* _Given text_
=== Section Start ===
You left your family, you risked your life, and you served our country diligently. Now, you are back in the States but unsure if you are eligible for veteran benefits.
Larry Dodson, like many military veterans, didn’t know he was eligible for veteran benefits when he was hurt at home and subsequently paralyzed more than 40 years ago.
Because he hadn’t been injured in the line of duty, Dodson assumed he would have to pay for his medical bills out of pocket. It was only 20 years later that he met someone who told him he qualified to collect VA health care benefits.
Now the national secretary of the Paralyzed Veterans of America, Dodson has since dedicated the rest of his life to helping veterans understand when and if they are eligible for veteran benefits.
What are the stipulations?
You may qualify for benefits if you served in and separated from the military, as long as this separation was not dishonorable.
According to the U.S. Department of Veterans Affairs, if you are a veteran who enlisted after September 7, 1980 or who entered active duty after October 16, 1981, you must have also had 24 continuous months of service or completed the full period for which you were called to active duty in order to be eligible. However, this minimum duty requirement does not apply to veterans who were discharged due to a disability received or worsened in the line of duty, those who left for a hardship or “early out,” or those serving prior to September 7, 1980.
There are many other exceptions that may apply to you but are not listed online. The VA encourages all veterans to apply in order to determine enrollment eligibility.
Additionally, you may be entitled to enhanced eligibility. Visit http://www.va.gov/healthbenefits/apply/veterans.asp for a full list of qualifiers.
How do I start?
Dodson suggests that anyone who has ever been honorably discharged from military service should fill out the DD-214 and send it to their local VA hospital to become registered in the system.
The process for applying for benefits is much less intimidating than many people assume, Dodson said. He said applications can easily be accomplished in half a day. From there, you will receive a VA identification card.
=== Section End ===
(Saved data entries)
=== Section Start ===
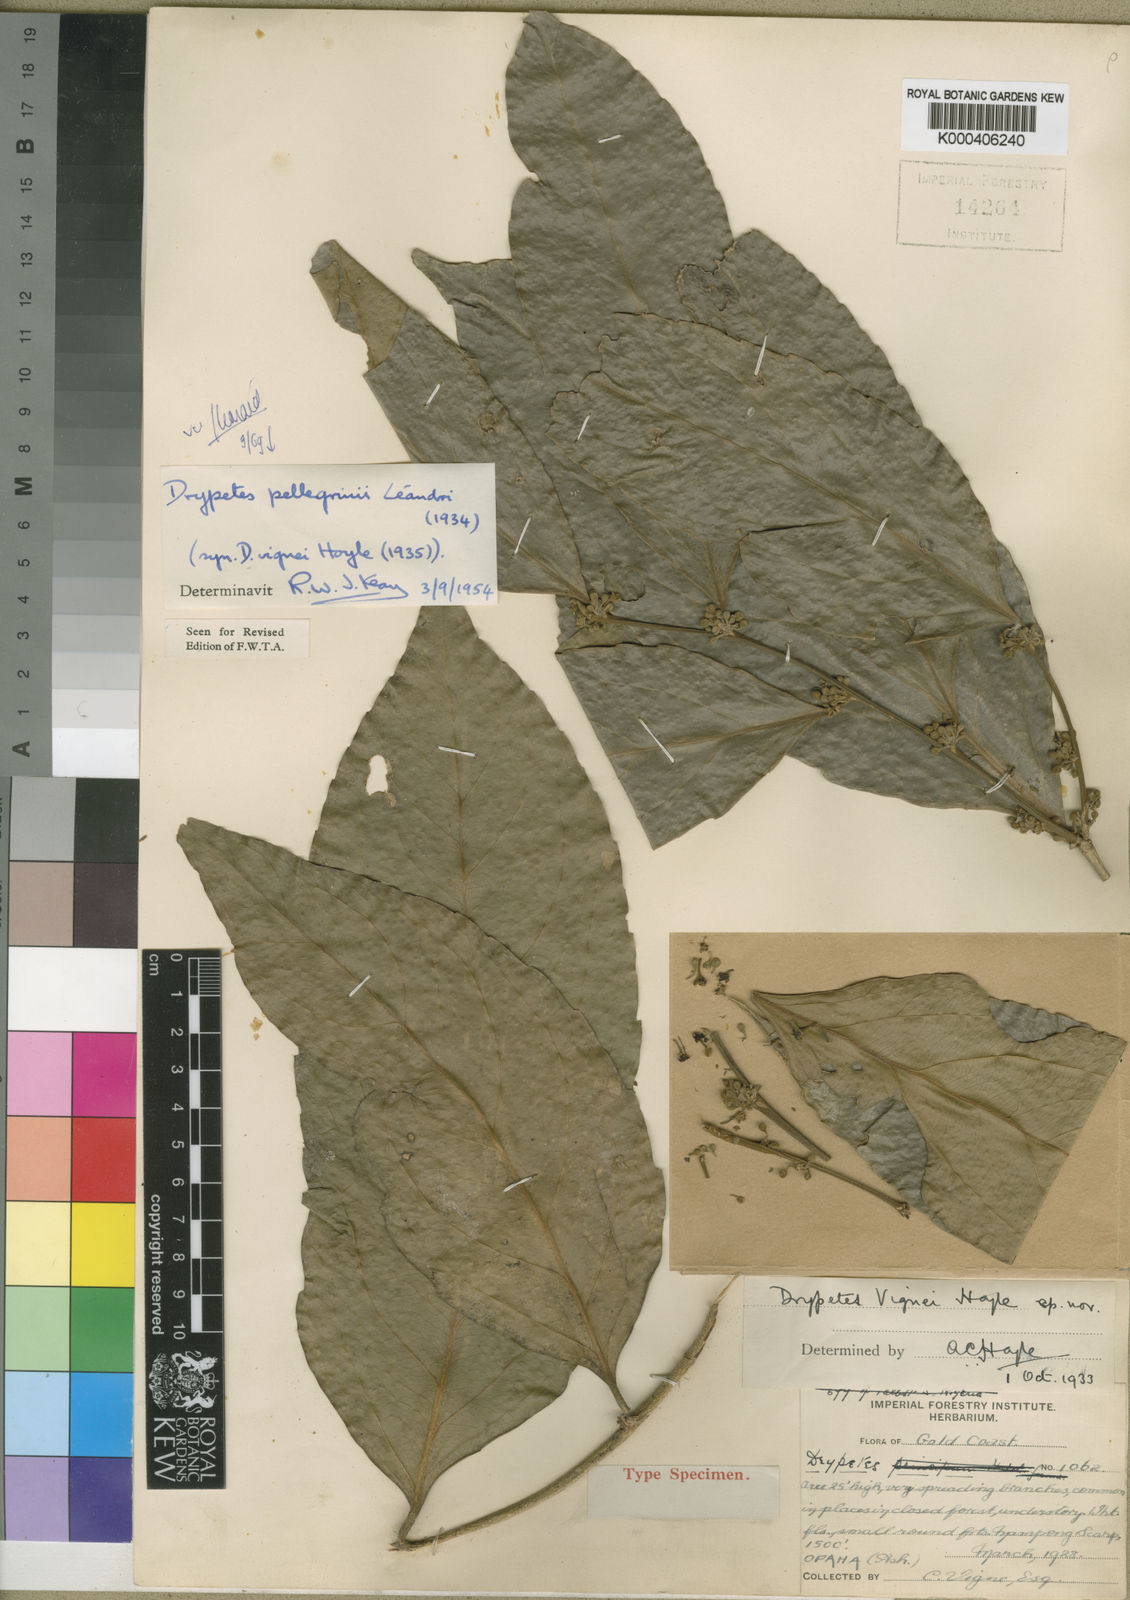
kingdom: Plantae
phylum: Tracheophyta
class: Magnoliopsida
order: Malpighiales
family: Putranjivaceae
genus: Drypetes
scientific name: Drypetes pellegrinii
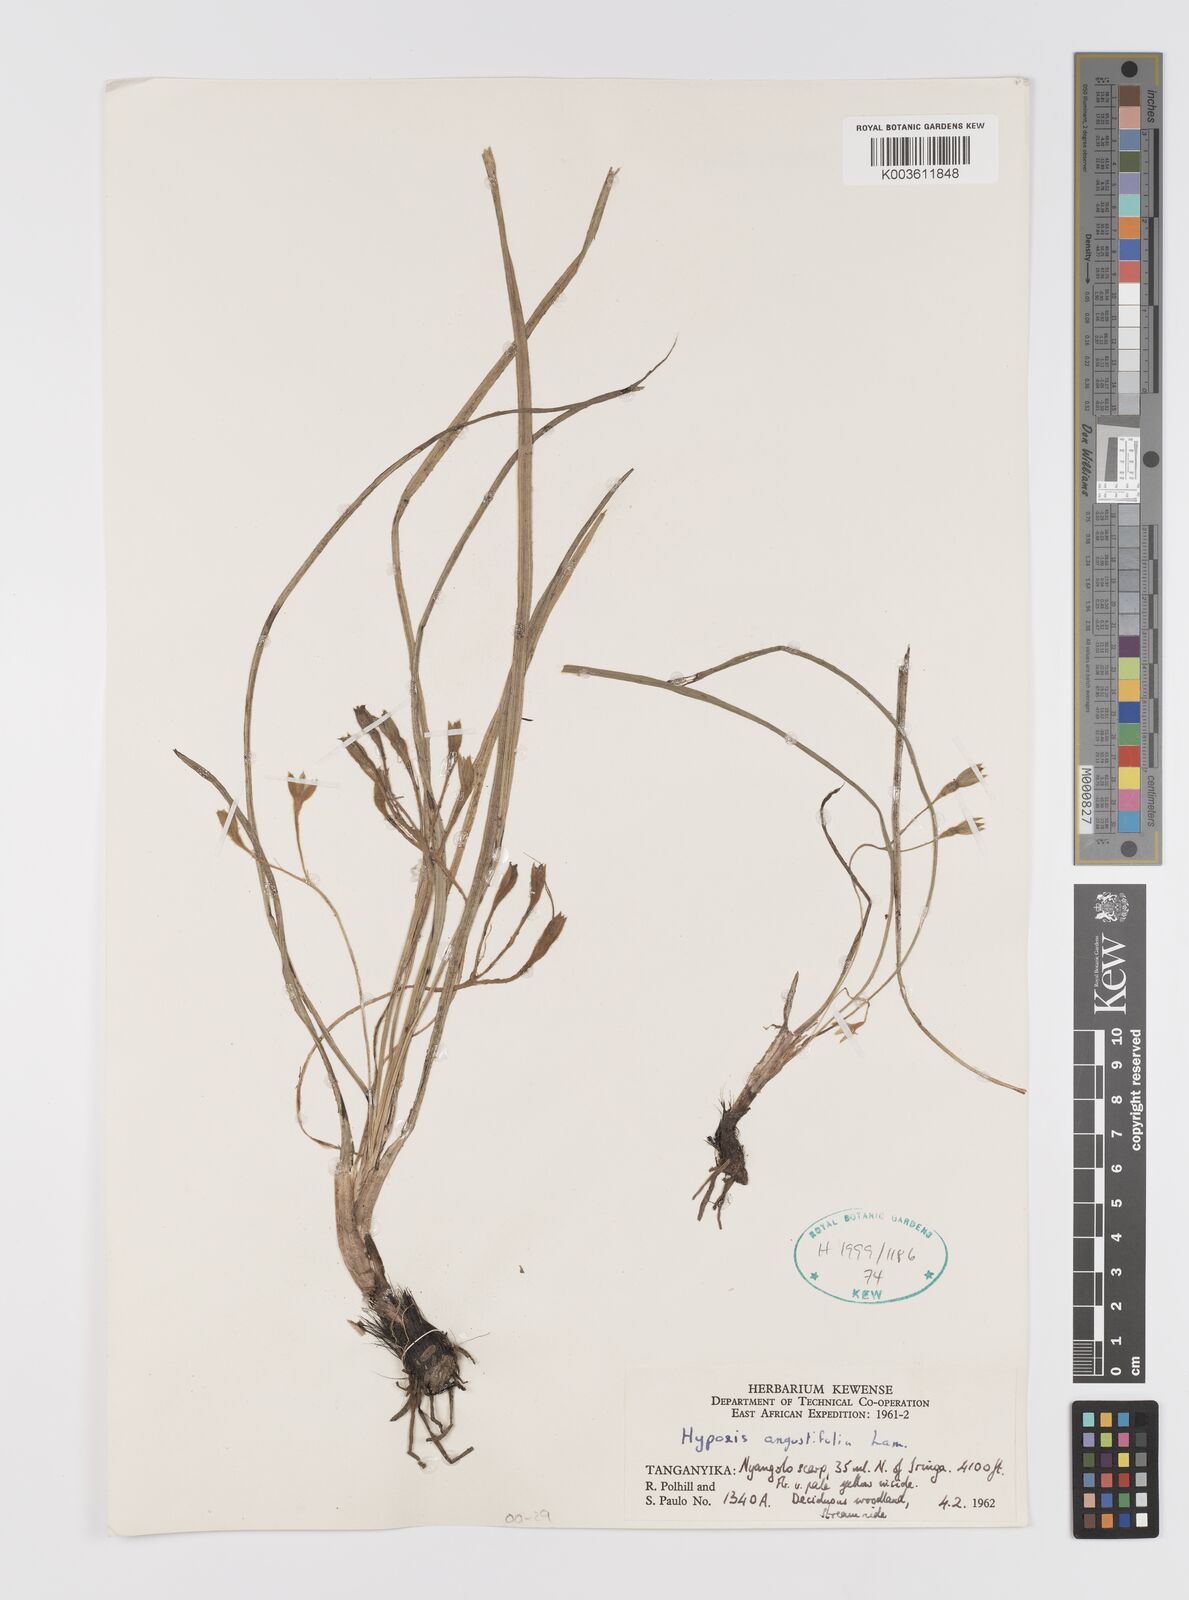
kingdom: Plantae
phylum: Tracheophyta
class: Liliopsida
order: Asparagales
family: Hypoxidaceae
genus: Hypoxis
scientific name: Hypoxis angustifolia
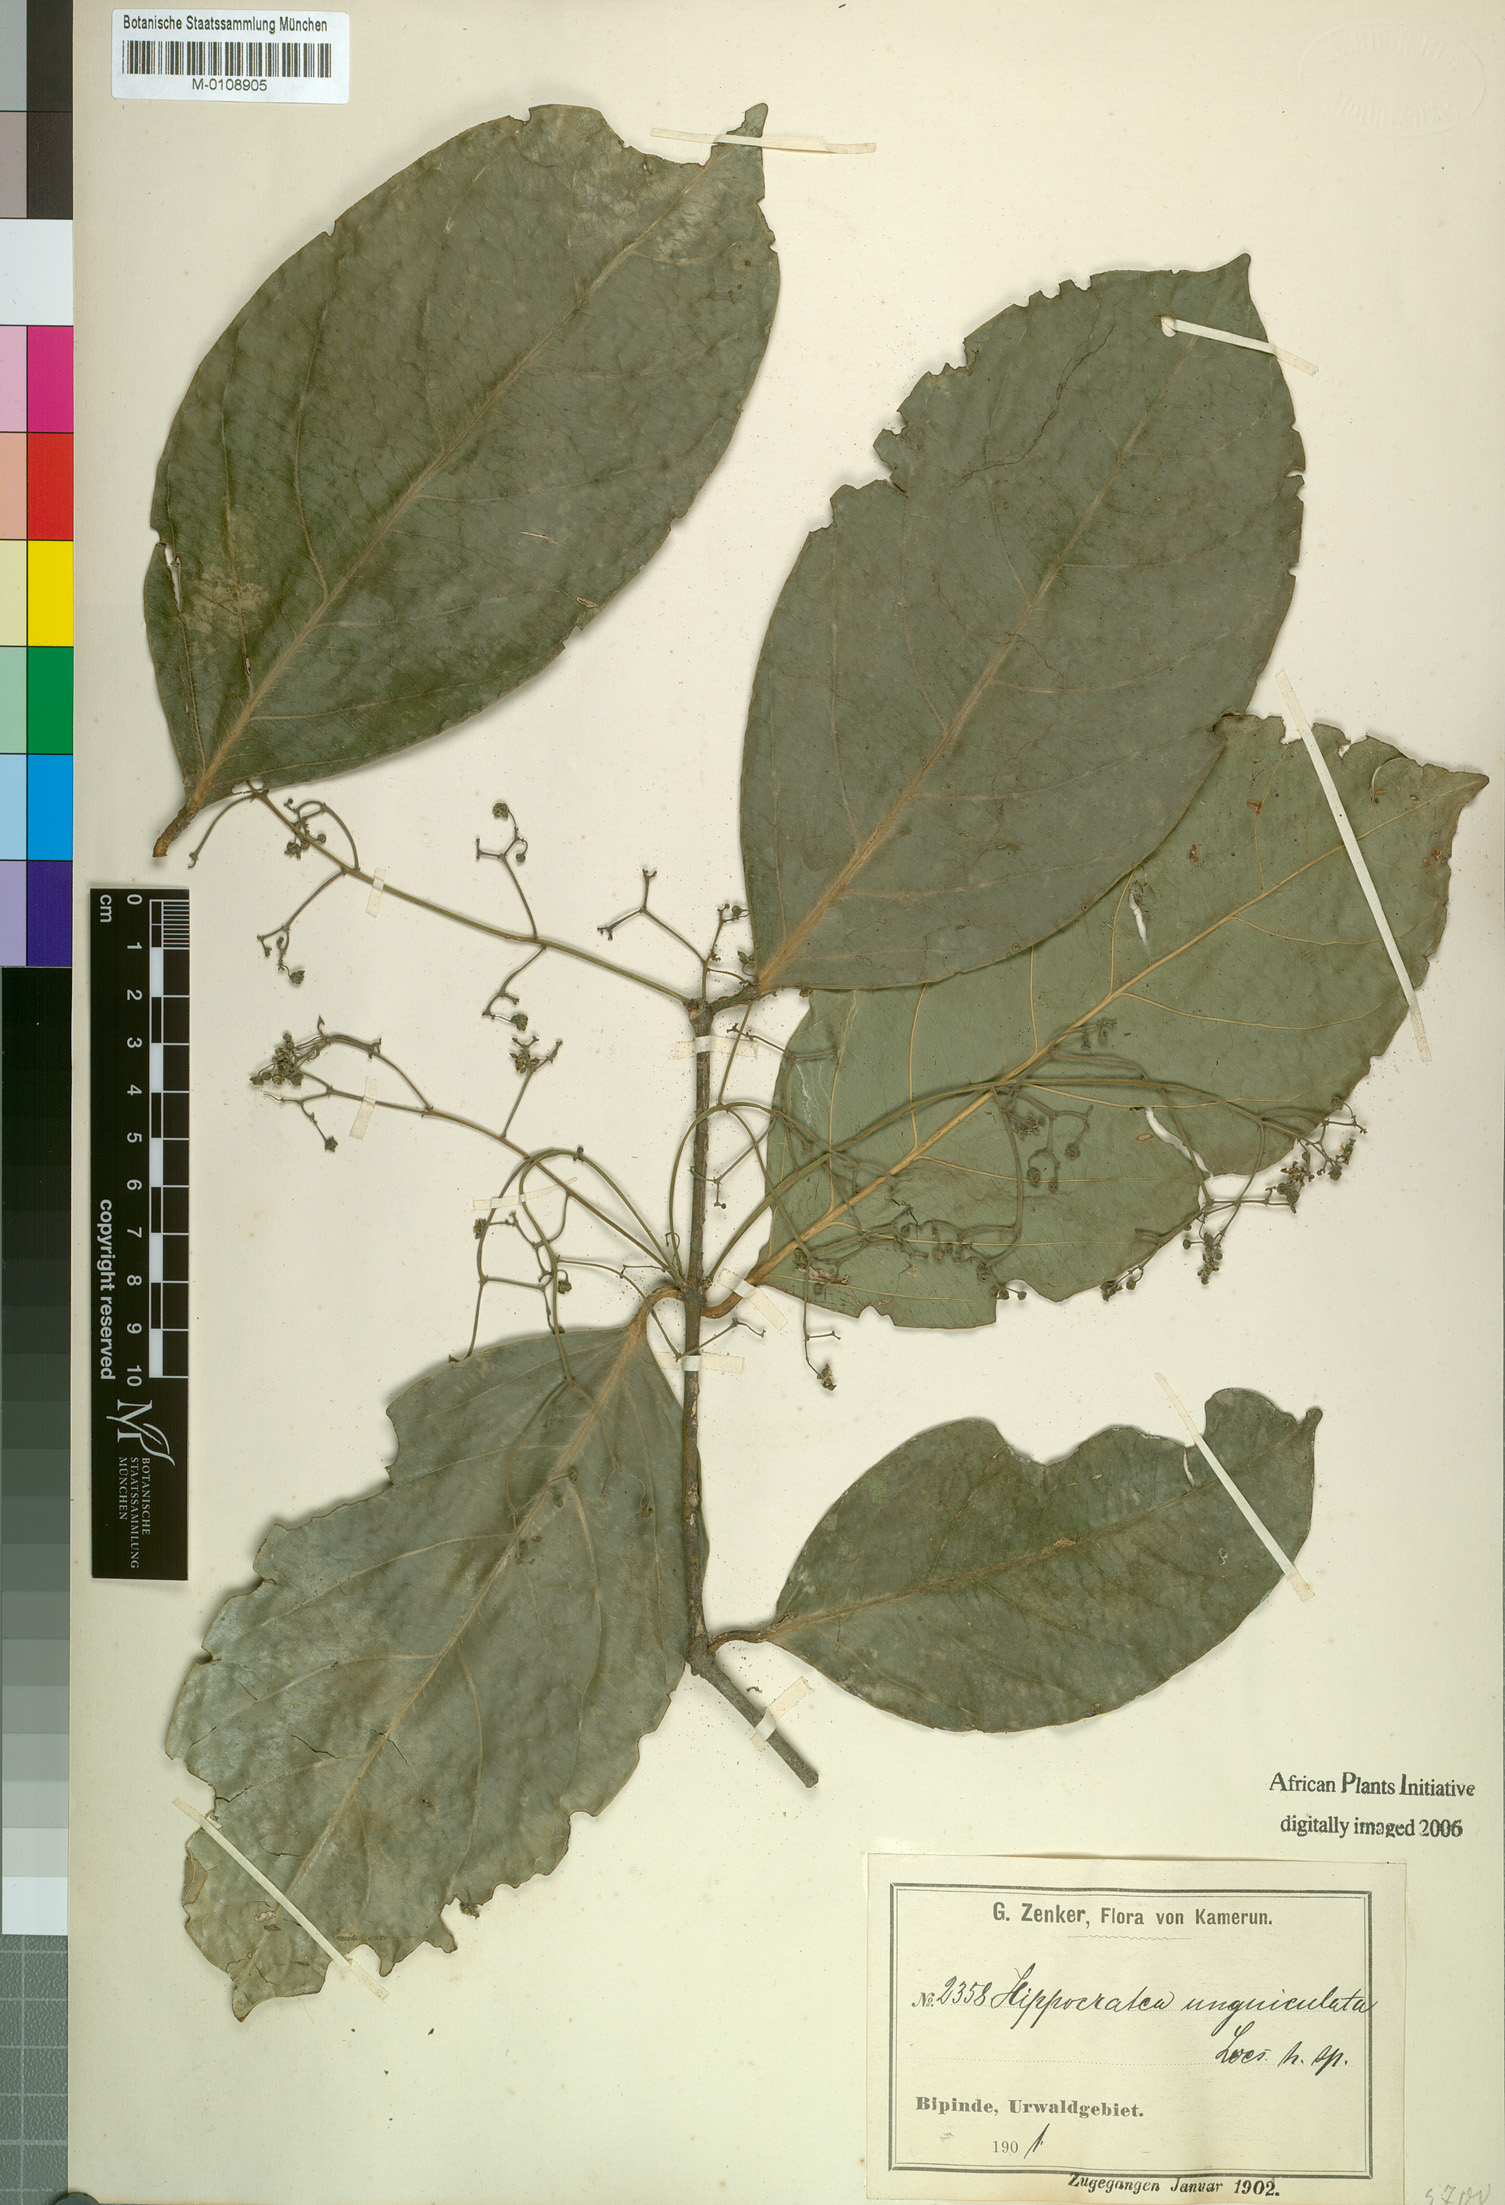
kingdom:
=== Section End ===
* _Activity 1_
According to the veteran benefits article, what position does Larry Dodson now hold?
* _Activity 2_
In the veteran benefits article, which groups of veterans are exempt from the minimum duty requirement? Name every group the article gives.
* _Activity 3_
Could you extend the veteran benefits article past its final sentence?
None of these lines matter here.

* _Answer box 1_
He is the national secretary of the Paralyzed Veterans of America.

* _Answer box 2_
- Veterans who were discharged due to a disability received or worsened in the line of duty
- Those who left for a hardship or "early out"
- Those serving prior to September 7, 1980

* _Answer box 3_
“Signing up could mean the difference between having the equipment, medication, and treatment you so desperately need and going without,” Dodson said. “It’s just so impactful–more than I could possibly express.”
What if I need help with my forms?
The Paralyzed Veterans of America has 72 National Service Offices nationwide. An officer in a local branch is trained to help ensure that you are receiving the benefits you are entitled to. By having an advocate with you during form completion, you can ensure the fastest, most accurate service.
Other organizations, such as the American Legion, the VFW, or the VSO, also have trained counselors to help veterans through the process of documentation.
Dodson remembers meeting a man standing by the bed of his pickup truck, where he had created a makeshift vegetable stand. As he looked over the fresh produce, he noticed the man was wearing a ball cap with “U.S. Army” stitched on the front. They began to talk about their respective injuries and Dodson asked if the man had registered for benefits.
“He said no.” This response is more common than not, Dodson said. Dodson stayed in contact with this man while he found his own advocate and got enrolled. Several months later, Dodson checked in and heard, “It made a world of difference in his life.”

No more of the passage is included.